AgentSkillsCN

trm-interp

为 TRM 式循环模型标准化机制性可解释性实验,采用固定轨迹,以 SAE 特征为切入点,形成干预与报告的闭环。当您需要实施或运行可重复的断层扫描研究、特征消融与补丁测试,以及基于逐步轨迹的基线对比与干预评估报告时,可使用此功能。

SKILL.md
--- frontmatter
name: trm-interp
description: Standardize mechanistic interpretability experiments for TRM-style recurrent models with a fixed trace to SAE feature to intervention to report loop. Use when implementing or running reproducible tomography studies, feature ablation and patch tests, and baseline versus intervened evaluation reports from stepwise traces.

TRMInterp

Use this workflow to prevent one-off experiment scripts and keep outputs comparable.

Contract

Enforce exactly three commands:

  1. trminterp trace
  2. trminterp sae fit
  3. trminterp intervene

Enforce exactly two report formats:

  1. trace.jsonl
  2. report.json

Allow optional caches/artifacts:

  • states.npy
  • sae.pt
  • sae_metrics.json
  • intervention diffs JSON under the same run folder

Loop

Run in this order:

  1. trminterp trace
  2. trminterp sae fit
  3. trminterp intervene

Use deterministic seeds for every stage. Write all generated outputs under a single run directory. Never mix code changes and generated outputs in the same commit unless explicitly requested.

Command Mapping

If the repo has no trminterp binary yet, map to existing modules and keep output names stable:

  1. trminterp trace: python -m mechinterp_cli trace --out-dir <run_dir>/traces --seed <seed> Then normalize/rename the selected trace file to <run_dir>/trace.jsonl. Optionally export stacked states to <run_dir>/states.npy.
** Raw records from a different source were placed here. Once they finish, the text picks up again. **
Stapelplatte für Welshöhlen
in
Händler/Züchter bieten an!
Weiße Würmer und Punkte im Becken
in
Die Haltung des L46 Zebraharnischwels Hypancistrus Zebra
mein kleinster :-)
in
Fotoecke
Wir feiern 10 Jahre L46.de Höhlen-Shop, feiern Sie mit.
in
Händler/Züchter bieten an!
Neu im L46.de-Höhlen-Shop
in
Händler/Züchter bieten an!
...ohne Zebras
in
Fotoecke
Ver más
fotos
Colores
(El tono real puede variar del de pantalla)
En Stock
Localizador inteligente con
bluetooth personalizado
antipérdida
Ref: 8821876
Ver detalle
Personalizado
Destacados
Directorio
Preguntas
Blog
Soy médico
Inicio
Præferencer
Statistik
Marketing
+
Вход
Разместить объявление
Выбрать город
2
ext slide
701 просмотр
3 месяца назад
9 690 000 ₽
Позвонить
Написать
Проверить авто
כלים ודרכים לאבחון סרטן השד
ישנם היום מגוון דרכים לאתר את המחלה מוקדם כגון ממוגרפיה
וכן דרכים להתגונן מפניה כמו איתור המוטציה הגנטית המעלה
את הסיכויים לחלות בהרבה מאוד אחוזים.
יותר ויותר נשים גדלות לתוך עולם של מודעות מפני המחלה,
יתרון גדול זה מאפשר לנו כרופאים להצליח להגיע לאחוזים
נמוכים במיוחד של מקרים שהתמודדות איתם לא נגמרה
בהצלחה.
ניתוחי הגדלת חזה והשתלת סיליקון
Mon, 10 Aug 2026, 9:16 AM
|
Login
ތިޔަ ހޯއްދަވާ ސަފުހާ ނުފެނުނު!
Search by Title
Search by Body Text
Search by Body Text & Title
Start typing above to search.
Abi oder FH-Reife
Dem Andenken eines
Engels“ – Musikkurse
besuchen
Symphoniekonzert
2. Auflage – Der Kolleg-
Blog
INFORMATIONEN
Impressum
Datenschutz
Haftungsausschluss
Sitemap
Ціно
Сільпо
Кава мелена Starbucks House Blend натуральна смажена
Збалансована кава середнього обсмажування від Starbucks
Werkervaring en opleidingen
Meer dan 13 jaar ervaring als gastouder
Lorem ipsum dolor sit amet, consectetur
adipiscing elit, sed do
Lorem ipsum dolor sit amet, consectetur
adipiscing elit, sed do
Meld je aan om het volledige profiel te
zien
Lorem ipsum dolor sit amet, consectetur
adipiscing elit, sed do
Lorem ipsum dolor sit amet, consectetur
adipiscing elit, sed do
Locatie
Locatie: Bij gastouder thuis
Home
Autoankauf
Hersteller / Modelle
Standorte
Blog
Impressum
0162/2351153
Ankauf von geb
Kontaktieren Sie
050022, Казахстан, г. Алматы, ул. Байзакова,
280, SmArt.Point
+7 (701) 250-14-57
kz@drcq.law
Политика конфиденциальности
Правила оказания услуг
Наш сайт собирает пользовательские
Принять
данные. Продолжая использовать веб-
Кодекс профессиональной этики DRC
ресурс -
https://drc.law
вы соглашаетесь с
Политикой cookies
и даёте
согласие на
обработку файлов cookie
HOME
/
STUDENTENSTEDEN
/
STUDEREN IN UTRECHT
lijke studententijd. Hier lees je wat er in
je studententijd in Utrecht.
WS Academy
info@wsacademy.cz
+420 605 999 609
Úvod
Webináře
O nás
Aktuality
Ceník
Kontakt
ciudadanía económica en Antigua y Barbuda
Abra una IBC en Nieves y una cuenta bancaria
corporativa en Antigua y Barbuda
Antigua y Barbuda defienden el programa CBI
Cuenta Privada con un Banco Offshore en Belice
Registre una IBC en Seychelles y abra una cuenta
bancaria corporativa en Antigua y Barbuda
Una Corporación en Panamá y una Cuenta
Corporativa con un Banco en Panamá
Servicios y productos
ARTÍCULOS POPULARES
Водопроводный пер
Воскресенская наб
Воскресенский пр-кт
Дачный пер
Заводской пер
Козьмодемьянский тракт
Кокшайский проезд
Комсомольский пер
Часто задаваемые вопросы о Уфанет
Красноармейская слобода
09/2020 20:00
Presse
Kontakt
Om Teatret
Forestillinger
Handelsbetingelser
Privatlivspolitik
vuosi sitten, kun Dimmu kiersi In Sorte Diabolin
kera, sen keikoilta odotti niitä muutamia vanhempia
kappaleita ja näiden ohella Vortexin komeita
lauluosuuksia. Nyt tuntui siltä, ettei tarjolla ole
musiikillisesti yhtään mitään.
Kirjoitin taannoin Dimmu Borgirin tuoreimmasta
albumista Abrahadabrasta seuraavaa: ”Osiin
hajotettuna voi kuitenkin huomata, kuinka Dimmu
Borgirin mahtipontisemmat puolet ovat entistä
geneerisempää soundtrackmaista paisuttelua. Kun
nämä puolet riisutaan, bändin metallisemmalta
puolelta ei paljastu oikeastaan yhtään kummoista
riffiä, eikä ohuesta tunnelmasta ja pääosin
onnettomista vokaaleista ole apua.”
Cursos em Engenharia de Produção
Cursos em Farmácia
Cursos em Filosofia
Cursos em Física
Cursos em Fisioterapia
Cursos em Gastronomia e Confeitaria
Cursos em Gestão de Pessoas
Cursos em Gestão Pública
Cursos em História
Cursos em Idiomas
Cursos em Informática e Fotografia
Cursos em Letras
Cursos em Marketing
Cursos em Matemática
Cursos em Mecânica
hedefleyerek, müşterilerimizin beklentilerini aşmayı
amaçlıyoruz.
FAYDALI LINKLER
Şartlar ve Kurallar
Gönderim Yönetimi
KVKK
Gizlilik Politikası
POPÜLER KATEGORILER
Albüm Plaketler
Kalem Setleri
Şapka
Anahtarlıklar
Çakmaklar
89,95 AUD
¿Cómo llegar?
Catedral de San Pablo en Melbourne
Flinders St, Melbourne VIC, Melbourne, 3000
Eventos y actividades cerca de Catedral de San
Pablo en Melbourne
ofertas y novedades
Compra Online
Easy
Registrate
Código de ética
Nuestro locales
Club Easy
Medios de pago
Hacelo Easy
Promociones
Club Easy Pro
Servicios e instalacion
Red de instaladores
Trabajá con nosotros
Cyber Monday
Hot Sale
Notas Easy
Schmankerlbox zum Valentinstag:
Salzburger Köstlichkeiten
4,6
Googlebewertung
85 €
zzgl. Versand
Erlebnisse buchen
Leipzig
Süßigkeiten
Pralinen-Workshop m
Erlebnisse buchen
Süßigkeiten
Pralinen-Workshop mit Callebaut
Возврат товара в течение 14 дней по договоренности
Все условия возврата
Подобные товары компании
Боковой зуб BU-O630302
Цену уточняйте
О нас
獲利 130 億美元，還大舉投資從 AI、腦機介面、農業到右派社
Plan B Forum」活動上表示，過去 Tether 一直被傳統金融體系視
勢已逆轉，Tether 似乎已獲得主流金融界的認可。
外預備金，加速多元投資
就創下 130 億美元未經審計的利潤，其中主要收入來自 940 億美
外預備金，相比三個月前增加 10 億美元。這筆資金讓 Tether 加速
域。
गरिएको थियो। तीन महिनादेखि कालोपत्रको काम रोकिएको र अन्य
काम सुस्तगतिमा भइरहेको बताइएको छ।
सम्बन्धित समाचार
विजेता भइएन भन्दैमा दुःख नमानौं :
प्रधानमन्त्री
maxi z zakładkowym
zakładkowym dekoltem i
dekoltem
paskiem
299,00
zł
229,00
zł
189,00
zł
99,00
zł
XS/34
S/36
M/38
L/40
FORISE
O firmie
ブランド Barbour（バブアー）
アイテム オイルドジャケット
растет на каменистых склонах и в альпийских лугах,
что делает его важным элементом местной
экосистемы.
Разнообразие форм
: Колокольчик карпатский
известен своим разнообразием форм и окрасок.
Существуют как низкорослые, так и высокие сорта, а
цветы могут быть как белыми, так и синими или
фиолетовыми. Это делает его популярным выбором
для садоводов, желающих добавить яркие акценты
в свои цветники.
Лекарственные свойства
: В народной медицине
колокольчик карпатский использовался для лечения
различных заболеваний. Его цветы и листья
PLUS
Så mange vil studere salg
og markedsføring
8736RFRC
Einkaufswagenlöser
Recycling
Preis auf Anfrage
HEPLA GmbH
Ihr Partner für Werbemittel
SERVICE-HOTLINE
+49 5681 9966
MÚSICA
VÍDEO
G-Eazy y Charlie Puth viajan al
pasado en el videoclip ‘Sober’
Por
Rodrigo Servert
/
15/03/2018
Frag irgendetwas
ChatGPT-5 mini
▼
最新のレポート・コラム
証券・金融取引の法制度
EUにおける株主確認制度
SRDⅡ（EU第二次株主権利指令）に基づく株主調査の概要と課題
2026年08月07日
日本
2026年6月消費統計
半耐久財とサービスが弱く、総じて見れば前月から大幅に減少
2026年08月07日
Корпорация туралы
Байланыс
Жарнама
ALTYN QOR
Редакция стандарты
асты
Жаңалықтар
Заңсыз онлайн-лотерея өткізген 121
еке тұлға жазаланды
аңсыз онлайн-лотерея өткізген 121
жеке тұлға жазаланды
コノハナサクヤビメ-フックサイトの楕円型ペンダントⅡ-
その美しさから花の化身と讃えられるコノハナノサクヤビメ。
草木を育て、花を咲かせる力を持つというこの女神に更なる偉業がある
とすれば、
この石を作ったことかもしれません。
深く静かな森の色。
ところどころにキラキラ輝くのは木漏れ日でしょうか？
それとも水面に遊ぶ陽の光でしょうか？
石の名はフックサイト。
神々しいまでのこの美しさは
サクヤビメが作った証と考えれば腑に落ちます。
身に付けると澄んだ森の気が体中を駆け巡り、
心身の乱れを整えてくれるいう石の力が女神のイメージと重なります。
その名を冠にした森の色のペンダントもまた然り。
  2. trminterp sae fit: python -m analysis.sae --summary-json <run_dir>/summary.json --out-json <run_dir>/sae_metrics.json --save-model-json <run_dir>/sae.pt

  3. trminterp intervene: python -m analysis.causality --summary-json <run_dir>/summary.json --seed <seed> --out-json <run_dir>/report.json

Keep the report focused on baseline vs intervened outcomes and top causal features.

Intervention Policy

Implement only these policies in v0:

  1. ablate_features
  2. clamp_features
  3. patch_features

Avoid GUI work, feature browsers, seed-matching research tooling, and model-zoo abstractions in this skill version.

Internal API

Keep internal abstractions minimal:

  1. TraceDataset.load(path) -> states[N,D], meta
  2. SAE.encode(h) -> a, SAE.decode(a) -> h_hat
  3. InterventionPolicy.apply(step, h, sae, context) -> h_prime
  4. Evaluator.compare(baseline_trace, new_trace) -> report

Read references/v0-spec.md for the exact payload expectations.